━━━━━ Records for the task ━━━━━

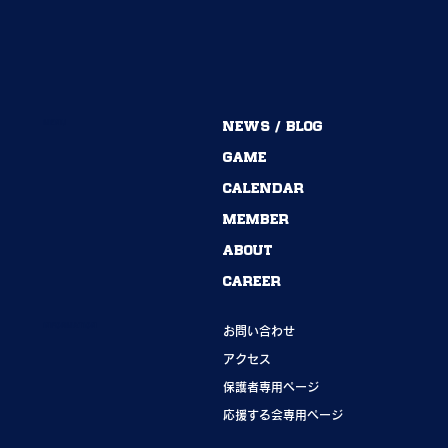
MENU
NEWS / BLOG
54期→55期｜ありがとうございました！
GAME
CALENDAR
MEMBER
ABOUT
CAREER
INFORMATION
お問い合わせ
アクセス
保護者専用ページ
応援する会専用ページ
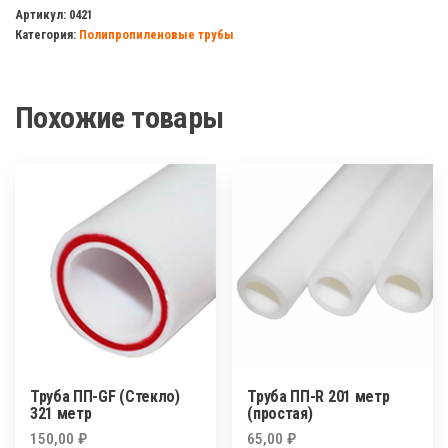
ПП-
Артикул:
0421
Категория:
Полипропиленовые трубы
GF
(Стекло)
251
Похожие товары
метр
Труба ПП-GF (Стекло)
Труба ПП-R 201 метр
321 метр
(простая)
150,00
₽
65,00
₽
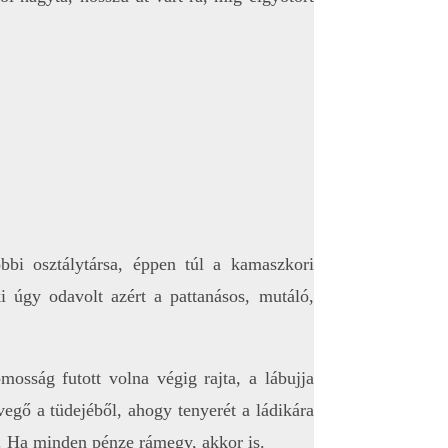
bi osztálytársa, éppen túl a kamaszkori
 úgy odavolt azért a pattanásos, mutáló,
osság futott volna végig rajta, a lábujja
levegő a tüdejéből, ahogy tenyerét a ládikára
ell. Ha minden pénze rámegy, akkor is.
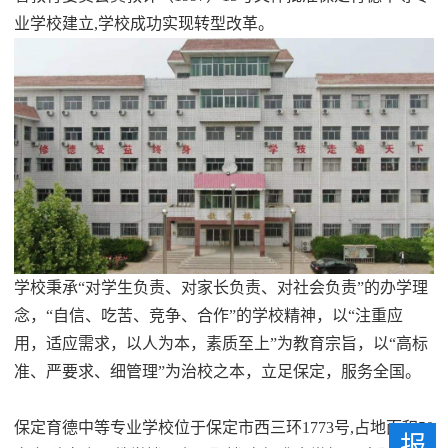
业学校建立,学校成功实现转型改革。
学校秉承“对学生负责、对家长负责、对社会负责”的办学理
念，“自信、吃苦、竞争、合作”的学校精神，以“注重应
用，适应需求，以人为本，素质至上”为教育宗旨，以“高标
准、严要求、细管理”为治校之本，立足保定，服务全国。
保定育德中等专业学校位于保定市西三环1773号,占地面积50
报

━━━━━
━━━━━ Records for the task ━━━━━

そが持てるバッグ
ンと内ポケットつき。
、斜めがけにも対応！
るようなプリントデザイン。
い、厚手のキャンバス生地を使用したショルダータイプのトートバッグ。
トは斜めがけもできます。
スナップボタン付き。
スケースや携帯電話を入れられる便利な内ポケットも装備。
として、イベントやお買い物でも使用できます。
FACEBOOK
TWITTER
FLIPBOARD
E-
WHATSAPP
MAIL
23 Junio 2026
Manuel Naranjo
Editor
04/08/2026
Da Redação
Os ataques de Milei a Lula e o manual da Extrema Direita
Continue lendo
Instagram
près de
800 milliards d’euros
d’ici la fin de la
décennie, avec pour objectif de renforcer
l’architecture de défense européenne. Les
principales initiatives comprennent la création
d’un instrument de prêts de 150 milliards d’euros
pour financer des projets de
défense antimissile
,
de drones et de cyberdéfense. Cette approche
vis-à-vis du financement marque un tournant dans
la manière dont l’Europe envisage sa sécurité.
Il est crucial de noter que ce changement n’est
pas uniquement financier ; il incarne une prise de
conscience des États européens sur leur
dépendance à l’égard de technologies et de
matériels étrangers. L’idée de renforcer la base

━━━━━

= Instruction =
In the records above, find each line with the string "Труба" and list it.

= Answer to the problem =
Труба ПП-GF (Стекло)
Труба ПП-R 201 метр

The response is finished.